• Text passage:
::::
We also believe that the first quarter of 2000 was the bottom of the cycle for
aromatics and that we will see improvement in the second quarter. While caustic
soda pricing has recovered significantly from its low point of last year, there
does appear to be some weakness in current pricing. At this point, we expect
results for the second quarter of 2000 to be higher than the results for the
first quarter of this year.

                                       15
<PAGE>
                             YEAR 2000 ISSUE UPDATE

    We did not experience any significant malfunctions or errors in our
operating or business systems when the date changed from 1999 to 2000. Based on
operations since January 1, 2000, we do not expect any significant impact to our
ongoing business as a result of the year 2000 issue. However, it is possible
that the full impact of the date change has not been fully recognized. We
believe that any such problems are likely to be minor and correctable. In
addition, we could still be negatively affected if year 2000 or similar issues
adversely affect our customers or suppliers. Currently we are not aware of any
significant year 2000 or similar problems that have arisen for our customers and
suppliers. Expenditures related to year 2000 compliance efforts were not
material.
::::
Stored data
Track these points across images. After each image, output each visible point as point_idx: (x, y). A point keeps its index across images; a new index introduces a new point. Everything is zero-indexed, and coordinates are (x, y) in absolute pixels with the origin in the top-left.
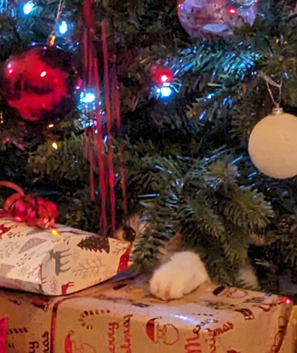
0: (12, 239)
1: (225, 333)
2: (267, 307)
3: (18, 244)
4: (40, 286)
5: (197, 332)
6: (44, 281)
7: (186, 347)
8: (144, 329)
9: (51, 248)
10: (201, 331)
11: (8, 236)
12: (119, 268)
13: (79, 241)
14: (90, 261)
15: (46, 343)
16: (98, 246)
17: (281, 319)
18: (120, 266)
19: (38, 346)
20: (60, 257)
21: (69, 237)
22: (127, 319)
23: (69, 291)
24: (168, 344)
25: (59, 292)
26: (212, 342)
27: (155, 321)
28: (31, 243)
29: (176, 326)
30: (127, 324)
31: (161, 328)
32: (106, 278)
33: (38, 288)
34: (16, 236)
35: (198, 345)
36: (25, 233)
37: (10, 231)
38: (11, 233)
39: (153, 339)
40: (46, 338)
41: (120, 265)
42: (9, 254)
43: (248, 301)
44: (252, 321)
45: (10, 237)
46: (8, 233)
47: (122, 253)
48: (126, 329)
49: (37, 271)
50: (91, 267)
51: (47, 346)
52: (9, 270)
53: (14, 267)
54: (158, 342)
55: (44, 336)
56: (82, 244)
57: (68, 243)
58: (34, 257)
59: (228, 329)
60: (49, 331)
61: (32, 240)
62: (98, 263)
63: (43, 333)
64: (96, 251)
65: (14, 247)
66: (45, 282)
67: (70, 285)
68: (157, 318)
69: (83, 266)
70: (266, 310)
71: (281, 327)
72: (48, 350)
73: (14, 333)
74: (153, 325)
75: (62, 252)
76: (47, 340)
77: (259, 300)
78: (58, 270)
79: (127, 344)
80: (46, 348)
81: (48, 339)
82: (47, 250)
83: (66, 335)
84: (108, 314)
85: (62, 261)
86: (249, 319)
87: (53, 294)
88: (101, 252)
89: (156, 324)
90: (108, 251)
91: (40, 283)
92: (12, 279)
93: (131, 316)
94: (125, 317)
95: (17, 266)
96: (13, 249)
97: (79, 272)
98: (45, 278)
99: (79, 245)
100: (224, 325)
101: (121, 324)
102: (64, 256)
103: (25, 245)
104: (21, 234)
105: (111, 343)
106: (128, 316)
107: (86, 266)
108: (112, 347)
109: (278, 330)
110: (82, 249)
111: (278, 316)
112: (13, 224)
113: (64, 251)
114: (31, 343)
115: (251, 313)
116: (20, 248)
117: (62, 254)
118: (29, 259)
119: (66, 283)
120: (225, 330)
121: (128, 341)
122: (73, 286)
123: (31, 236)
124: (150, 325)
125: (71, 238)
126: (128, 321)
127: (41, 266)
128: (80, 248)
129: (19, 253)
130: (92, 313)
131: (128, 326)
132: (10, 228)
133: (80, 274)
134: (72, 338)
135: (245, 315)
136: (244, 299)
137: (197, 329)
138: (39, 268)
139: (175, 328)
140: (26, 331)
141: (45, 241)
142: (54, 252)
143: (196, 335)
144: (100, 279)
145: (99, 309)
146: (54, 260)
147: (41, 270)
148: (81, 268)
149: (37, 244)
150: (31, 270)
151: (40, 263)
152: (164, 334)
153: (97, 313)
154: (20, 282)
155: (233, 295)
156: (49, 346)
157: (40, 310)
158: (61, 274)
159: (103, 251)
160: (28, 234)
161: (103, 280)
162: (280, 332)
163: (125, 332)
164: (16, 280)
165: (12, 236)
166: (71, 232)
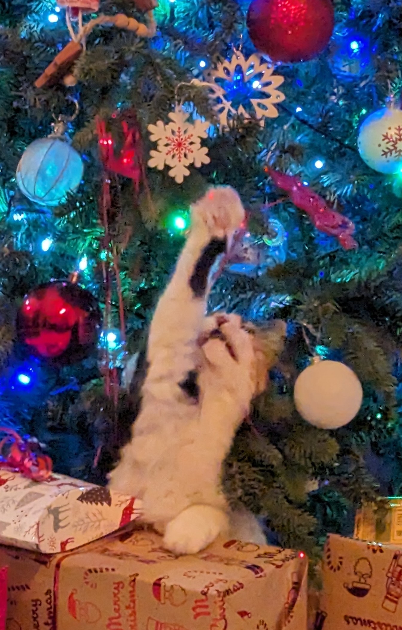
0: (9, 494)
1: (235, 594)
2: (279, 563)
3: (15, 499)
4: (37, 546)
5: (205, 594)
6: (41, 539)
7: (194, 609)
8: (151, 588)
9: (49, 504)
10: (210, 592)
11: (4, 490)
12: (121, 522)
13: (79, 495)
14: (91, 515)
15: (49, 601)
16: (99, 499)
17: (295, 575)
18: (123, 520)
19: (40, 605)
20: (59, 513)
21: (69, 491)
22: (133, 578)
23: (68, 547)
24: (175, 605)
25: (59, 550)
26: (221, 603)
27: (162, 581)
28: (29, 497)
29: (184, 586)
30: (132, 584)
31: (168, 588)
32: (108, 533)
33: (35, 547)
34: (13, 490)
35: (207, 607)
36: (21, 486)
37: (7, 483)
38: (8, 486)
39: (159, 600)
40: (48, 596)
41: (122, 518)
42: (5, 510)
43: (259, 556)
44: (263, 579)
45: (7, 491)
46: (5, 485)
47: (124, 506)
48: (131, 589)
49: (34, 530)
50: (92, 521)
51: (50, 603)
52: (4, 528)
53: (9, 524)
54: (164, 604)
55: (47, 594)
56: (83, 498)
57: (67, 497)
58: (30, 514)
59: (239, 589)
60: (52, 589)
61: (30, 494)
62: (100, 517)
63: (45, 591)
64: (97, 504)
65: (11, 503)
66: (43, 541)
67: (69, 541)
68: (163, 578)
69: (82, 520)
70: (278, 567)
71: (295, 583)
72: (51, 608)
73: (16, 590)
74: (159, 585)
75: (60, 508)
76: (50, 598)
77: (271, 555)
78: (56, 527)
79: (132, 605)
80: (49, 606)
81: (51, 596)
82: (44, 506)
83: (70, 593)
84: (113, 573)
85: (61, 516)
86: (261, 576)
87: (51, 552)
88: (102, 504)
89: (163, 584)
90: (109, 504)
91: (37, 542)
92: (7, 538)
93: (137, 575)
94: (131, 576)
95: (12, 523)
96: (8, 505)
97: (79, 527)
98: (42, 536)
99: (78, 499)
100: (234, 586)
101: (126, 584)
102: (63, 512)
103: (22, 501)
104: (19, 486)
105: (115, 604)
106: (134, 575)
107: (87, 520)
108: (117, 607)
109: (291, 586)
110: (82, 502)
111: (292, 571)
112: (11, 474)
113: (62, 507)
114: (33, 601)
115: (262, 570)
116: (16, 503)
117: (60, 510)
118: (26, 516)
119: (64, 540)
120: (235, 591)
121: (134, 602)
122: (73, 541)
123: (28, 490)
124: (157, 585)
125: (70, 492)
126: (134, 580)
127: (38, 524)
128: (79, 502)
129: (16, 509)
130: (96, 571)
131: (133, 587)
132: (7, 480)
133: (80, 529)
134: (75, 597)
135: (257, 573)
136: (256, 554)
137: (206, 590)
138: (36, 527)
139: (183, 589)
140: (28, 588)
141: (43, 495)
142: (52, 508)
143: (203, 597)
144: (102, 533)
145: (104, 567)
146: (52, 517)
147: (38, 528)
148: (81, 523)
149: (36, 498)
150: (27, 529)
151: (37, 520)
152: (171, 595)
153: (102, 571)
154: (16, 541)
155: (244, 549)
156: (52, 604)
157: (43, 567)
158: (60, 530)
159: (105, 503)
160: (25, 487)
161: (104, 535)
162: (293, 588)
163: (131, 592)
164: (12, 539)
165: (8, 489)
166: (71, 484)
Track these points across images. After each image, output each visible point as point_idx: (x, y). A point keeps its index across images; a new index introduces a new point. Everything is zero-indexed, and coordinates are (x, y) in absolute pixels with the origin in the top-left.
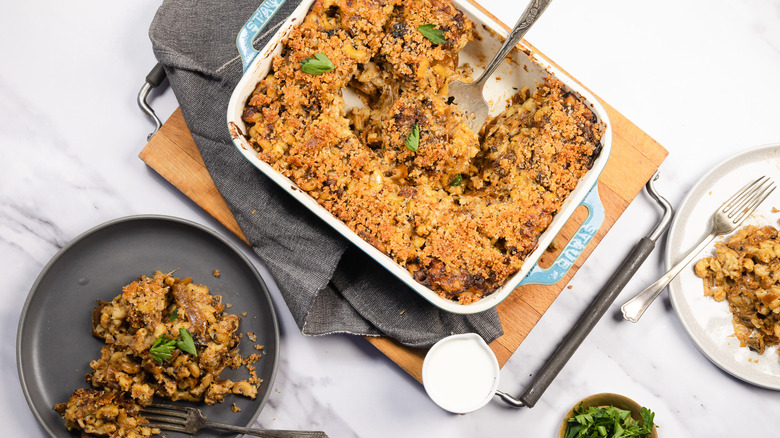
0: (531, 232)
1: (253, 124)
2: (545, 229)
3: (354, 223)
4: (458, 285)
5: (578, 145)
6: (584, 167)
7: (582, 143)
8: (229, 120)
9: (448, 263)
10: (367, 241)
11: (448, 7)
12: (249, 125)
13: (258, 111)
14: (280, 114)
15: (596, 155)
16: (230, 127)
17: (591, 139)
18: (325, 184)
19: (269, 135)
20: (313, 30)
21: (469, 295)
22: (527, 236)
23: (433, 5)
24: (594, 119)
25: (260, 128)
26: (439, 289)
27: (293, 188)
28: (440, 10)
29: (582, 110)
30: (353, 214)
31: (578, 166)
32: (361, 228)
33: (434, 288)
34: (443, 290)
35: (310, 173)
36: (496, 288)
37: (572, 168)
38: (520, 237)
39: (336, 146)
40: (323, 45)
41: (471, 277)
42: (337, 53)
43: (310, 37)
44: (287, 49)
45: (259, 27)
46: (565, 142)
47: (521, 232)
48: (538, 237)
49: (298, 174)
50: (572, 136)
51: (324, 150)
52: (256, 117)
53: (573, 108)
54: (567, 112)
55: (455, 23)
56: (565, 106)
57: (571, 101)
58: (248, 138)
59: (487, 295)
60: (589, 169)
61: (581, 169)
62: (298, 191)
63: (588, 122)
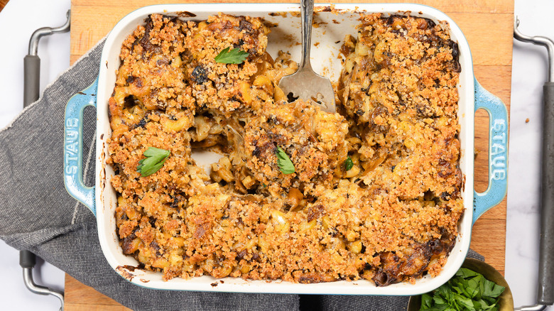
0: (450, 168)
1: (137, 252)
2: (459, 156)
3: (289, 274)
4: (418, 262)
5: (433, 58)
6: (453, 74)
7: (436, 53)
8: (114, 266)
9: (397, 249)
10: (312, 282)
11: (228, 22)
12: (135, 254)
13: (133, 239)
14: (153, 226)
15: (456, 56)
16: (120, 273)
17: (441, 43)
18: (238, 259)
19: (158, 253)
20: (125, 133)
21: (434, 263)
22: (449, 175)
23: (213, 31)
24: (431, 24)
25: (146, 254)
26: (404, 278)
27: (214, 285)
28: (222, 30)
29: (414, 23)
30: (282, 267)
31: (447, 76)
32: (298, 275)
33: (399, 280)
34: (409, 276)
35: (219, 259)
36: (454, 240)
37: (443, 82)
38: (442, 180)
39: (223, 218)
40: (144, 139)
41: (426, 246)
42: (162, 138)
43: (127, 141)
44: (117, 168)
45: (77, 165)
46: (420, 63)
47: (441, 175)
48: (457, 166)
49: (208, 266)
50: (422, 54)
51: (215, 231)
52: (135, 244)
53: (405, 29)
54: (402, 35)
55: (244, 31)
56: (398, 31)
57: (398, 23)
58: (141, 266)
59: (450, 251)
60: (459, 71)
61: (451, 77)
62: (220, 284)
63: (428, 32)
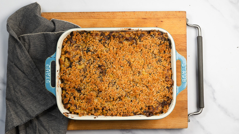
::::
• Exercises to complete:
(a) Translate this sentence from the business report excerpt into Spanish: "Expenditures related to year 2000 compliance efforts were not material."
(b) For each statement, answer yes or no according to the business report excerpt, and quote the words that decide it: (i) The company had significant malfunctions in its systems when the date changed from 1999 to 2000. (ii) Caustic soda pricing has recovered significantly from its low point of last year. (iii) Results for the second quarter of 2000 are expected to be lower than those for the first quarter.
The rows are separate material and have no connection to the business report excerpt.

• Responses:
(a) Los gastos relacionados con los esfuerzos de cumplimiento del año 2000 no fueron significativos.

(b)
(i) No: "We did not experience any significant malfunctions or errors in our operating or business systems when the date changed from 1999 to 2000."
(ii) Yes: "caustic soda pricing has recovered significantly from its low point of last year"
(iii) No: "we expect results for the second quarter of 2000 to be higher than the results for the first quarter of this year."